Changes in disease resistance at elevated CO2 (eCO2), against the necrotrophic fungus Plectosphaerella cucumerina (Pc) and the obligate biotrophic oomycete Hyaloperonospora arabidopsidis (Hpa) were associated with changes in production and sensitivity of the phytohormones jasmonic acid (JA and salicylic acid (SA), respectively. However, priming of SA-dependent defence was not the only mechanisms contributing to eCO2-induced resistance against Hpa. The increased resistance to Hpa at sub-ambient CO2 (saCO2) against Hpa operated independently of SA signaling and was associated with changes in cellular redox state and priming of pathogen-inducible intracellular ROS. Based on the defence phenotypes of knock-down mutants in glycolate oxidase, the H2O2-generating enzyme of the photorespiration cycle, and transcriptional profiling of the peroxisomal catalase gene CAT2, it is proposed that the enhanced Hpa resistance at saCO2 is controlled by photorespiratory ROS.
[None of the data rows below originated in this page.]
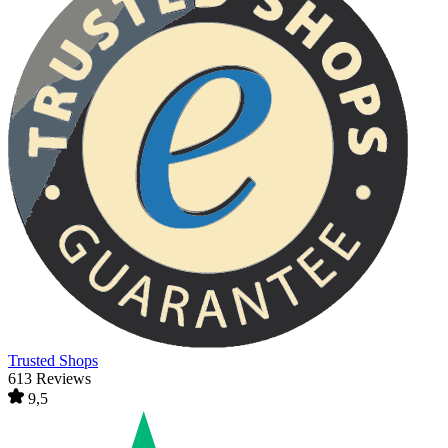
Trusted Shops
613 Reviews
9,5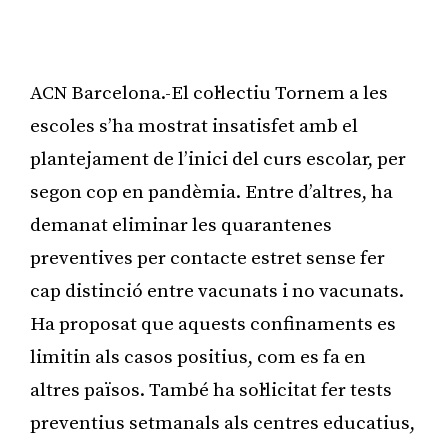
ACN Barcelona.-El col·lectiu Tornem a les
escoles s’ha mostrat insatisfet amb el
plantejament de l’inici del curs escolar, per
segon cop en pandèmia. Entre d’altres, ha
demanat eliminar les quarantenes
preventives per contacte estret sense fer
cap distinció entre vacunats i no vacunats.
Ha proposat que aquests confinaments es
limitin als casos positius, com es fa en
altres països. També ha sol·licitat fer tests
preventius setmanals als centres educatius,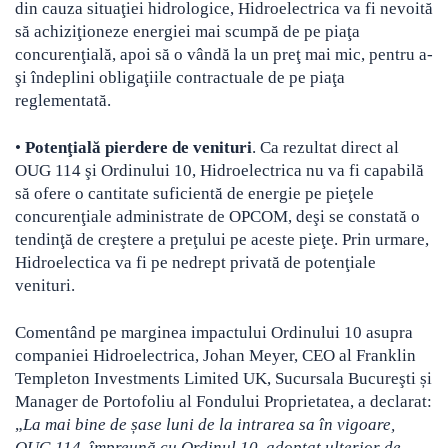
din cauza situaţiei hidrologice, Hidroelectrica va fi nevoită
să achiziţioneze energiei mai scumpă de pe piaţa
concurenţială, apoi să o vândă la un preţ mai mic, pentru a-
şi îndeplini obligaţiile contractuale de pe piaţa
reglementată.
•
Potenţială pierdere de venituri
. Ca rezultat direct al
OUG 114 şi Ordinului 10, Hidroelectrica nu va fi capabilă
să ofere o cantitate suficientă de energie pe pieţele
concurenţiale administrate de OPCOM, deşi se constată o
tendinţă de creştere a preţului pe aceste pieţe. Prin urmare,
Hidroelectica va fi pe nedrept privată de potenţiale
venituri.
Comentând pe marginea impactului Ordinului 10 asupra
companiei Hidroelectrica, Johan Meyer, CEO al Franklin
Templeton Investments Limited UK, Sucursala Bucureşti și
Manager de Portofoliu al Fondului Proprietatea, a declarat:
„
La mai bine de șase luni de la intrarea sa în vigoare,
OUG 114, împreună cu Ordinul 10, adoptat ulterior de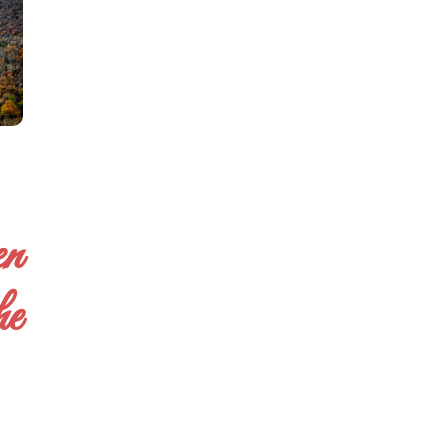
en
he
Below-ground, the root colonisation of a specialised rhizobacterial strain Pseudomonas simiae WCS417 was found to be dependent on CO2 concentration and soil-nutritional status, whereas root colonisation by the soil saprophytic strain Pseudomonas putida KT2440 was largely unaffected by these variables. Hence, changes in atmospheric CO2 have a greater impact on specialist rhizosphere microbes. Furthermore, the ability of P. simiae WCS417 to promote plant growth and elicit an induced systemic resistance (ISR) was highly dependent on CO2 and nutritional status of the soil. These results suggest that the effects of atmospheric CO2 on rhizosphere microbes depend on the rhizosphere species in question and the nutritional status of the soil.
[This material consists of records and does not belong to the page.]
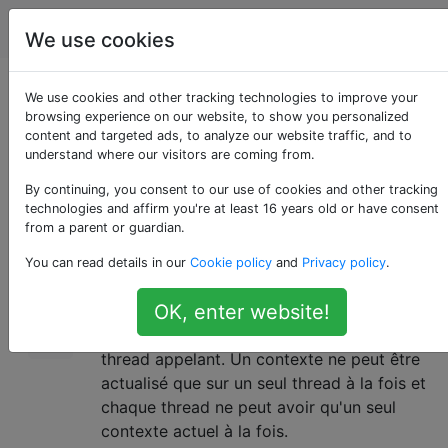
Infographie
Étiquettes
Account
We use cookies
Que fait exactement
We use cookies and other tracking technologies to improve your
browsing experience on our website, to show you personalized
content and targeted ads, to analyze our website traffic, and to
«makeContextCurrent
understand where our visitors are coming from.
By continuing, you consent to our use of cookies and other tracking
technologies and affirm you're at least 16 years old or have consent
Je suis assez confus à propos de cette
12
from a parent or guardian.
fonction.
La référence de contexte GLFW
dit
You can read details in our
Cookie policy
and
Privacy policy
.
comme suit:
OK, enter website!
Cette fonction active le contexte OpenGL ou
OpenGL ES de la fenêtre spécifiée sur le
thread appelant. Un contexte ne peut être
actualisé que sur un seul thread à la fois et
chaque thread ne peut avoir qu'un seul
contexte actuel à la fois.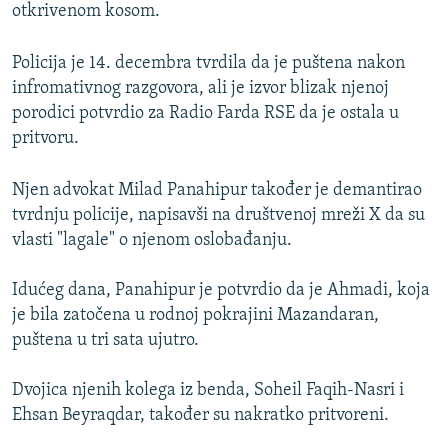
otkrivenom kosom.
Policija je 14. decembra tvrdila da je puštena nakon
infromativnog razgovora, ali je izvor blizak njenoj
porodici potvrdio za Radio Farda RSE da je ostala u
pritvoru.
Njen advokat Milad Panahipur također je demantirao
tvrdnju policije, napisavši na društvenoj mreži X da su
vlasti "lagale" o njenom oslobađanju.
Idućeg dana, Panahipur je potvrdio da je Ahmadi, koja
je bila zatočena u rodnoj pokrajini Mazandaran,
puštena u tri sata ujutro.
Dvojica njenih kolega iz benda, Soheil Faqih-Nasri i
Ehsan Beyraqdar, također su nakratko pritvoreni.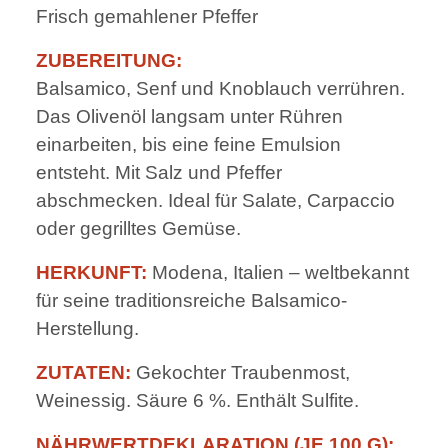
Frisch gemahlener Pfeffer
ZUBEREITUNG:
Balsamico, Senf und Knoblauch verrühren.
Das Olivenöl langsam unter Rühren
einarbeiten, bis eine feine Emulsion
entsteht. Mit Salz und Pfeffer
abschmecken. Ideal für Salate, Carpaccio
oder gegrilltes Gemüse.
HERKUNFT:
Modena, Italien – weltbekannt
für seine traditionsreiche Balsamico-
Herstellung.
ZUTATEN:
Gekochter Traubenmost,
Weinessig. Säure 6 %. Enthält Sulfite.
NÄHRWERTDEKLARATION (JE 100 G):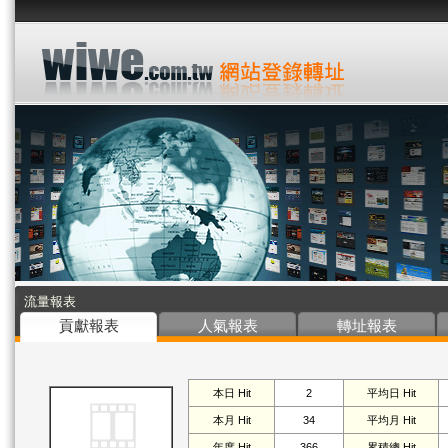
流量報表
貢獻報表
人氣報表
轉址報表
本日 Hit
2
平均日 Hit
本月 Hit
34
平均月 Hit
年度 Hit
366
累積總 Hit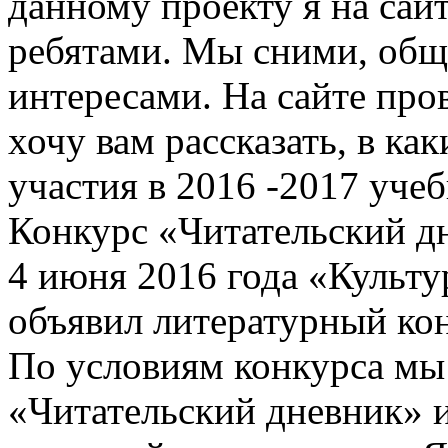
данному проекту я на сай
ребятами. Мы сними, общ
интересами. На сайте про
хочу вам рассказать, в ка
участия в 2016 -2017 учеб
Конкурс «Читательский д
4 июня 2016 года «Культ
объявил литературный ко
По условиям конкурса мы
«Читательский дневник» и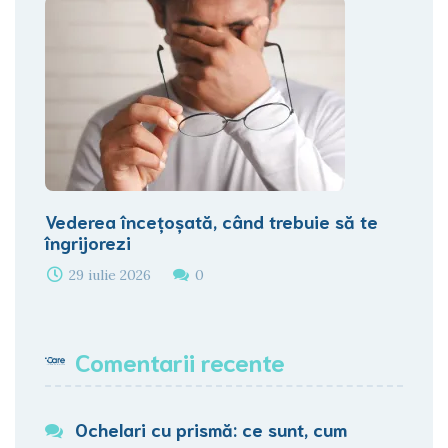
Vederea încețoșată, când trebuie să te
îngrijorezi
29 iulie 2026
0
Comentarii recente
Ochelari cu prismă: ce sunt, cum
To obtain a more global impression of the impacts of CO2 on rhizosphere interactions, rhizosphere soil was studied for bacterial community diversity and composition using PCR-based community profiling techniques. This revealed that CO2 has a measurable impact on microbial communities in a time-point dependent manner, whereby the effects of eCO2 are more pronounced at earlier stages and the effects of saCO2 are more pronounced at later stages. To study the biochemical basis of these CO2 effects on the rhizosphere effect, a new mass spectrometry-based method was developed to study quantitative and qualitative impacts of CO2 on non-sterile rhizosphere chemistry. These experiments revealed that the diversity of chemical signals greatly increases with rising CO2 concentrations, and that saCO2 and eCO2 are associated with rhizosphere enrichment of different classes of chemicals.
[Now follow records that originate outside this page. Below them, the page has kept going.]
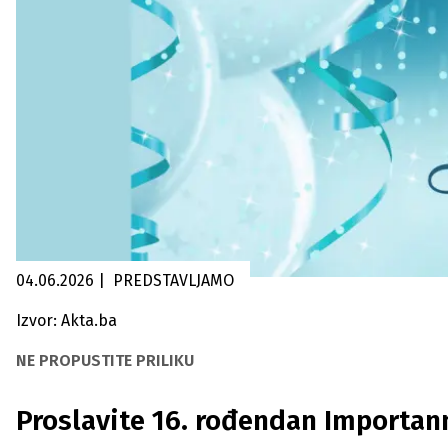
04.06.2026
|
PREDSTAVLJAMO
Izvor: Akta.ba
NE PROPUSTITE PRILIKU
Proslavite 16. rođendan Importann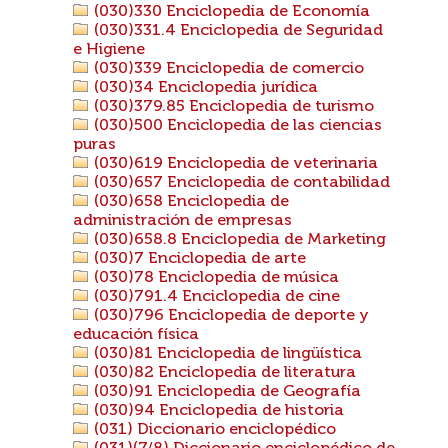
(030)330 Enciclopedia de Economía
(030)331.4 Enciclopedia de Seguridad
e Higiene
(030)339 Enciclopedia de comercio
(030)34 Enciclopedia jurídica
(030)379.85 Enciclopedia de turismo
(030)500 Enciclopedia de las ciencias
puras
(030)619 Enciclopedia de veterinaria
(030)657 Enciclopedia de contabilidad
(030)658 Enciclopedia de
administración de empresas
(030)658.8 Enciclopedia de Marketing
(030)7 Enciclopedia de arte
(030)78 Enciclopedia de música
(030)791.4 Enciclopedia de cine
(030)796 Enciclopedia de deporte y
educación física
(030)81 Enciclopedia de lingüística
(030)82 Enciclopedia de literatura
(030)91 Enciclopedia de Geografía
(030)94 Enciclopedia de historia
(031) Diccionario enciclopédico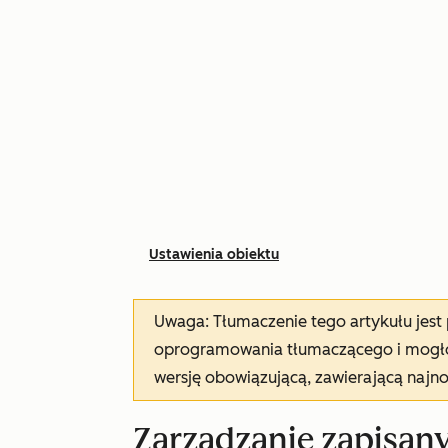
Ustawienia obiektu
Uwaga: Tłumaczenie tego artykułu jes
oprogramowania tłumaczącego i mogło 
wersję obowiązującą, zawierającą najn
Zarządzanie zapisan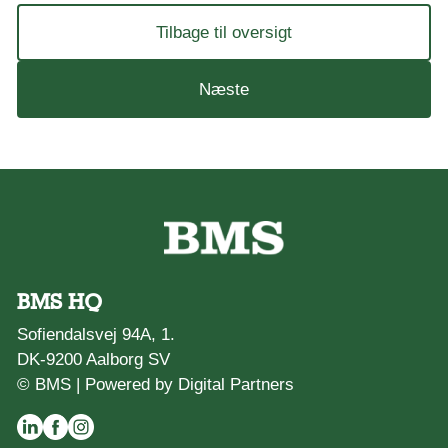
Tilbage til oversigt
Næste
BMS HQ
Sofiendalsvej 94A, 1.
DK-9200 Aalborg SV
© BMS |
Powered by Digital Partners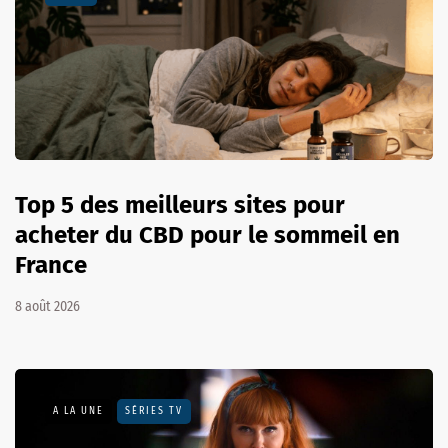
Top 5 des meilleurs sites pour
acheter du CBD pour le sommeil en
France
8 août 2026
A LA UNE
SÉRIES TV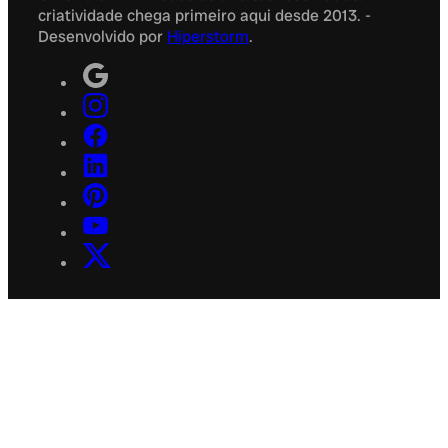
criatividade chega primeiro aqui desde 2013. -
Desenvolvido por
Hiperstorm
.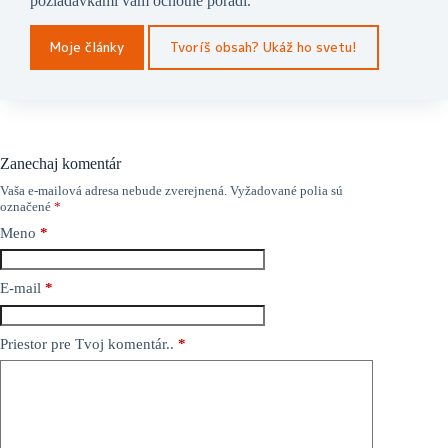
požiadavkami vám ochotne poradí.
Moje články
Tvoríš obsah? Ukáž ho svetu!
Zanechaj komentár
Vaša e-mailová adresa nebude zverejnená.
Vyžadované polia sú
označené
*
Meno
*
E-mail
*
Priestor pre Tvoj komentár..
*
Together, the results presented in this thesis provide novel insights into the mechanisms by which plants have adapted to past CO2 climates, and the potential impacts by which future CO2 scenarios will affect interactions with hostile and beneficial microbes. Further research is required to explore the combined impacts of eCO2 and other environmental changes due to global climate change, such as elevated temperatures and drought.